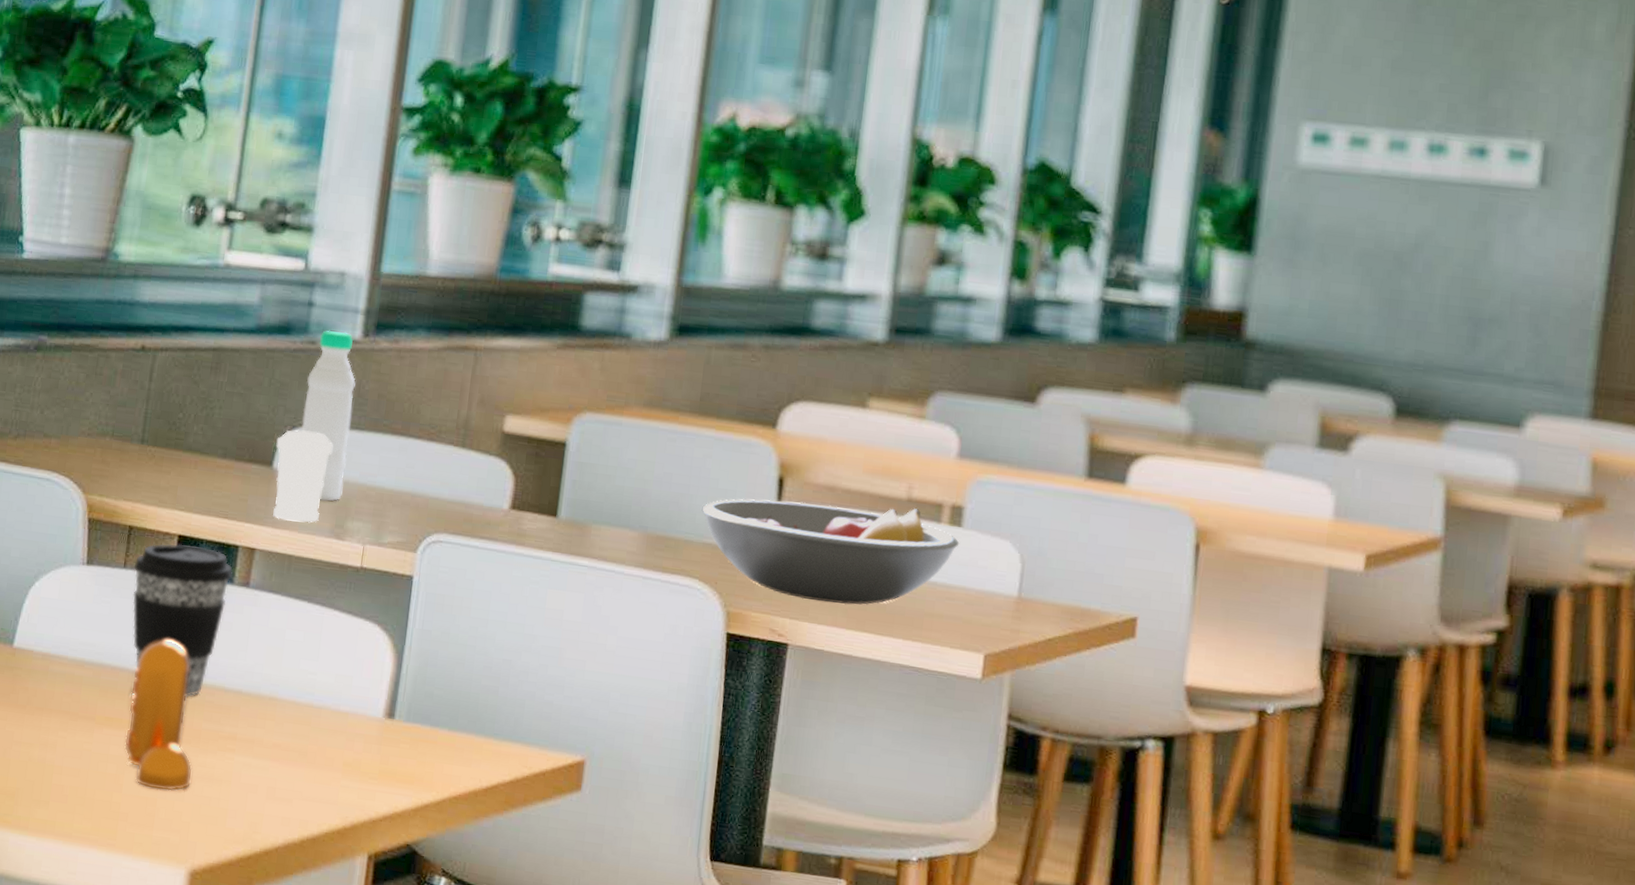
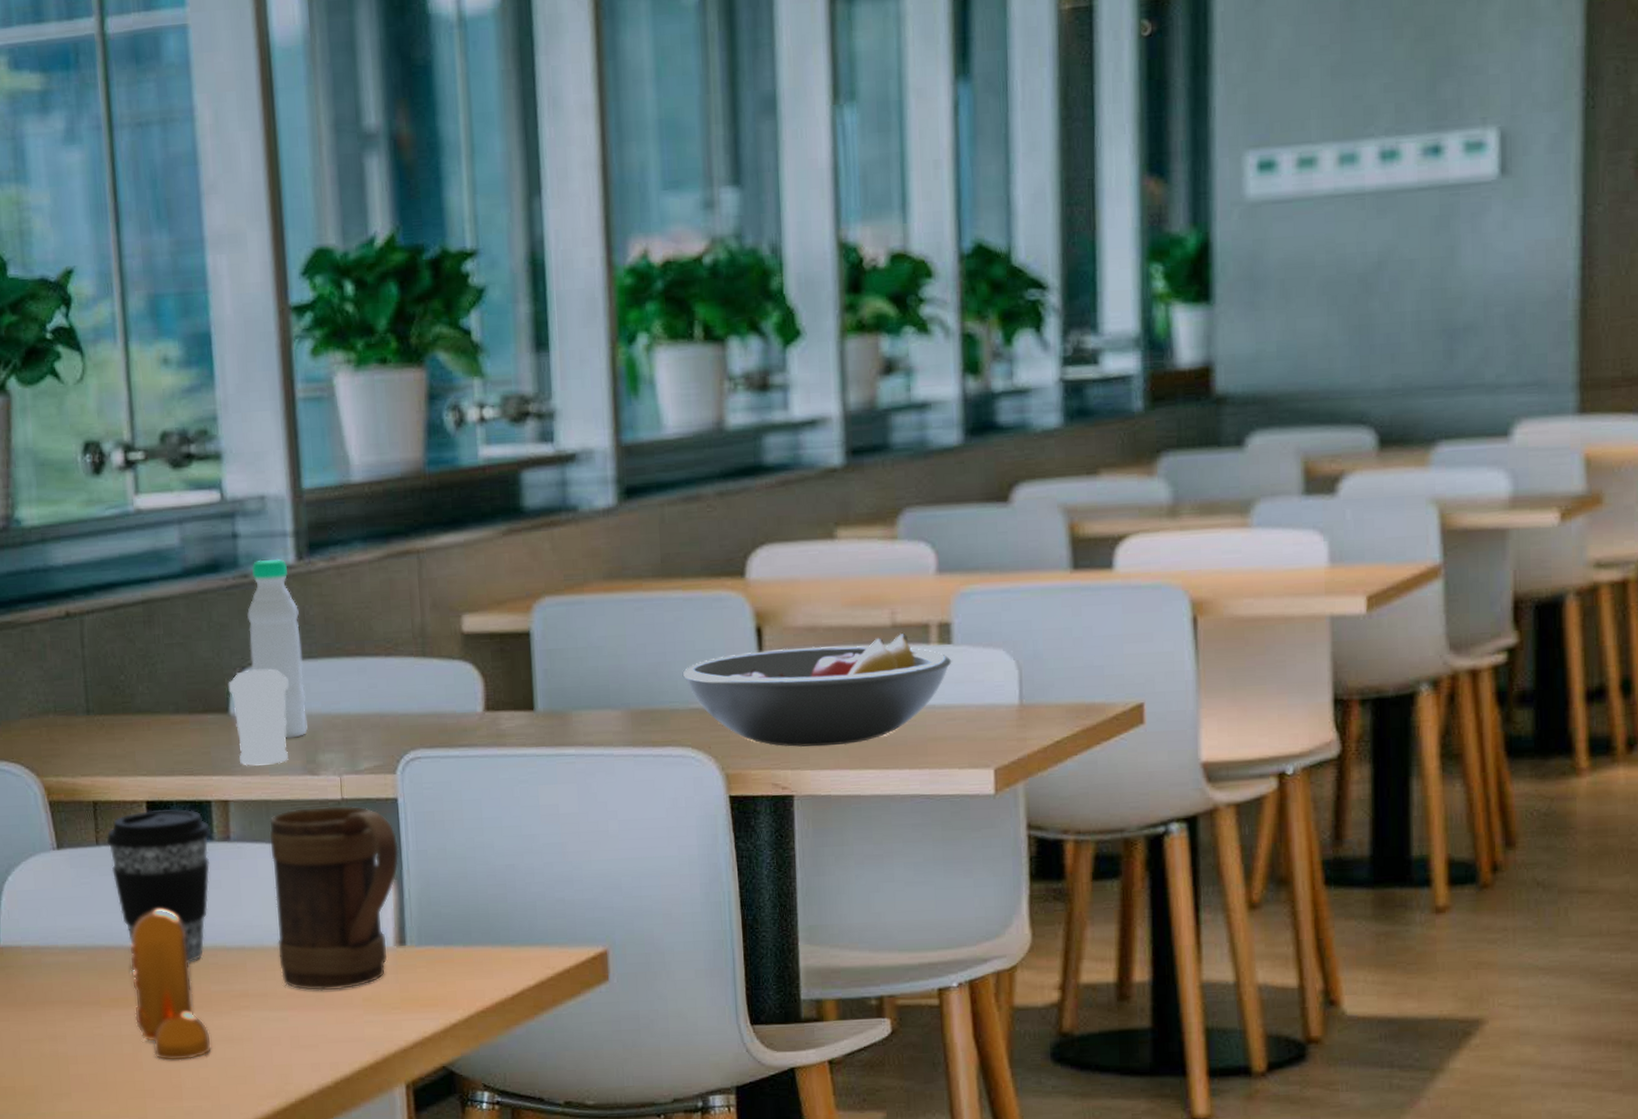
mug: none [271,568,406,751] -> present [269,806,399,991]

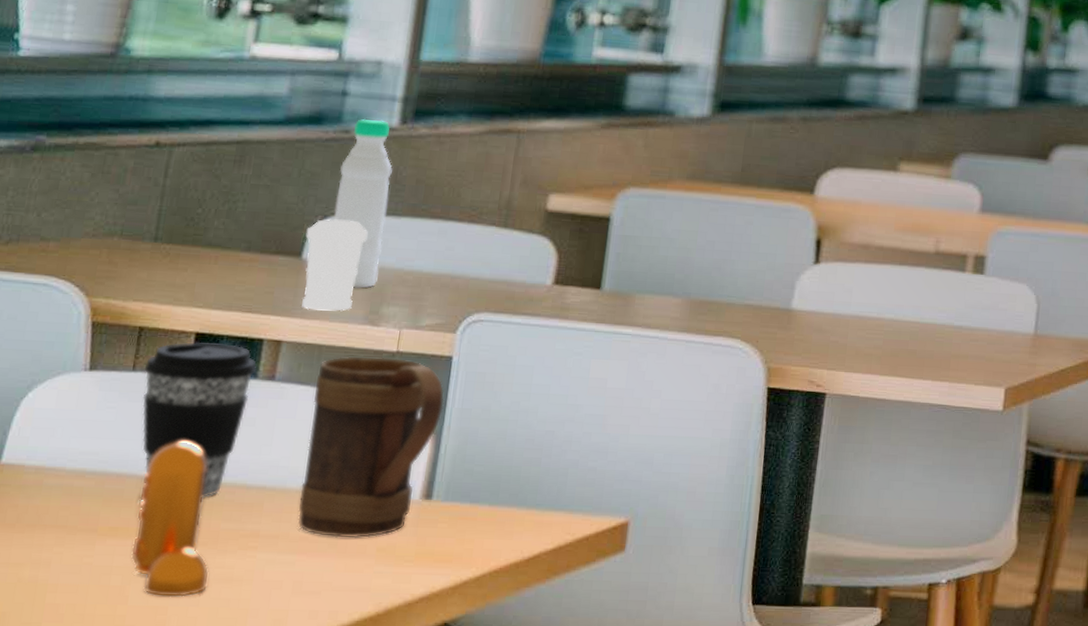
fruit bowl: present [682,633,952,748] -> none [743,260,982,353]

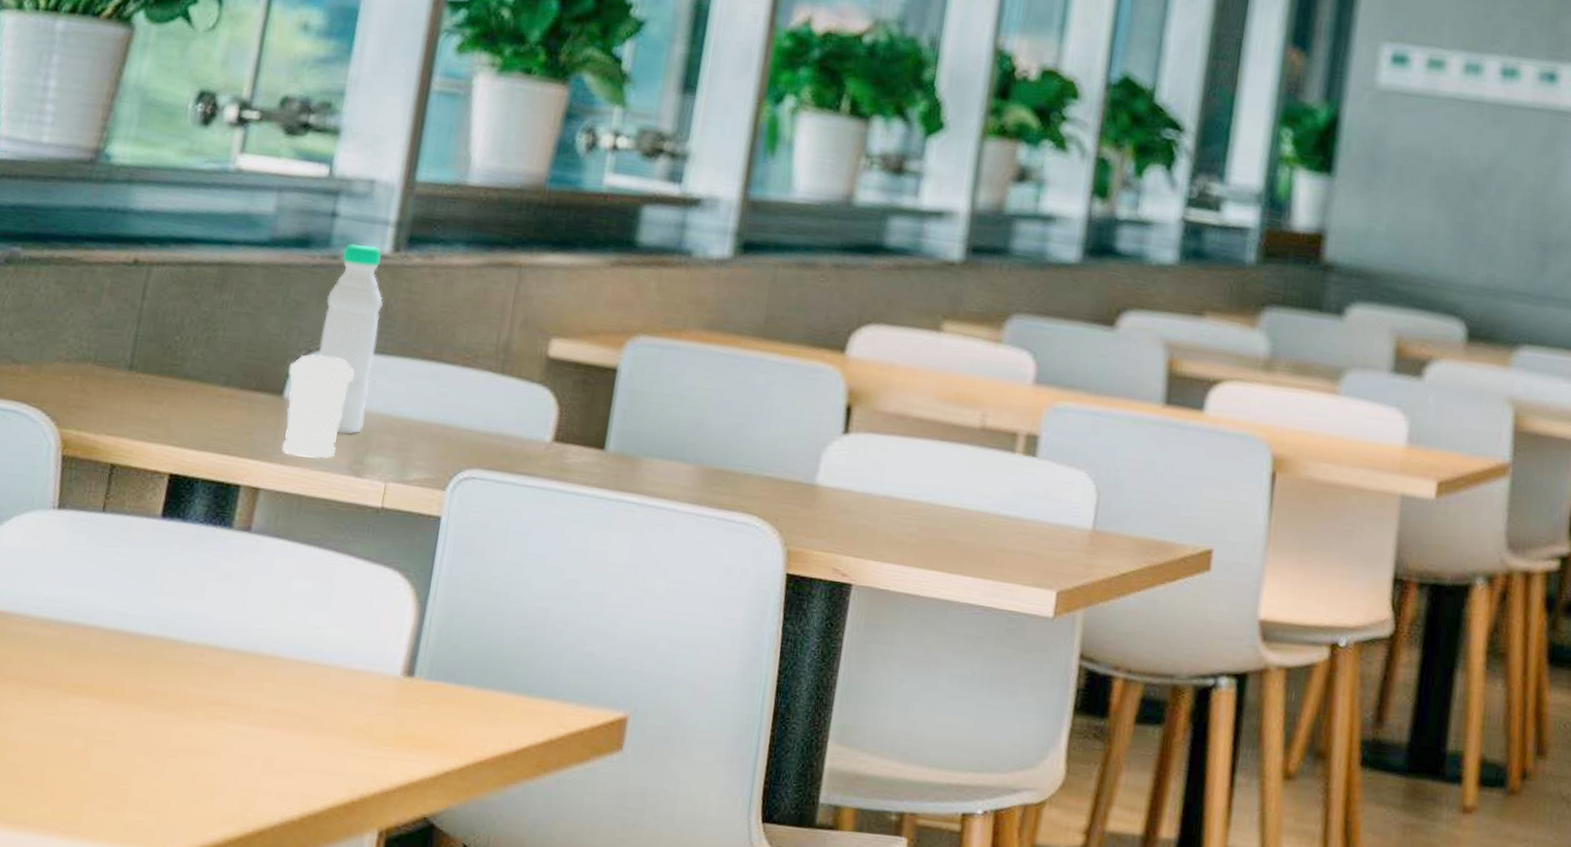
pepper shaker: present [131,442,210,598] -> none [94,594,178,767]
coffee cup: present [142,342,257,499] -> none [110,484,233,659]
mug: present [298,356,445,539] -> none [271,509,431,715]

= EXERCISE BRIEF =
Make an exact printout of the listing above, omitting the images.

= RESPONSE =
mug: none [271,568,406,751] -> present [269,806,399,991]

fruit bowl: present [682,633,952,748] -> none [743,260,982,353]

pepper shaker: present [131,442,210,598] -> none [94,594,178,767]
coffee cup: present [142,342,257,499] -> none [110,484,233,659]
mug: present [298,356,445,539] -> none [271,509,431,715]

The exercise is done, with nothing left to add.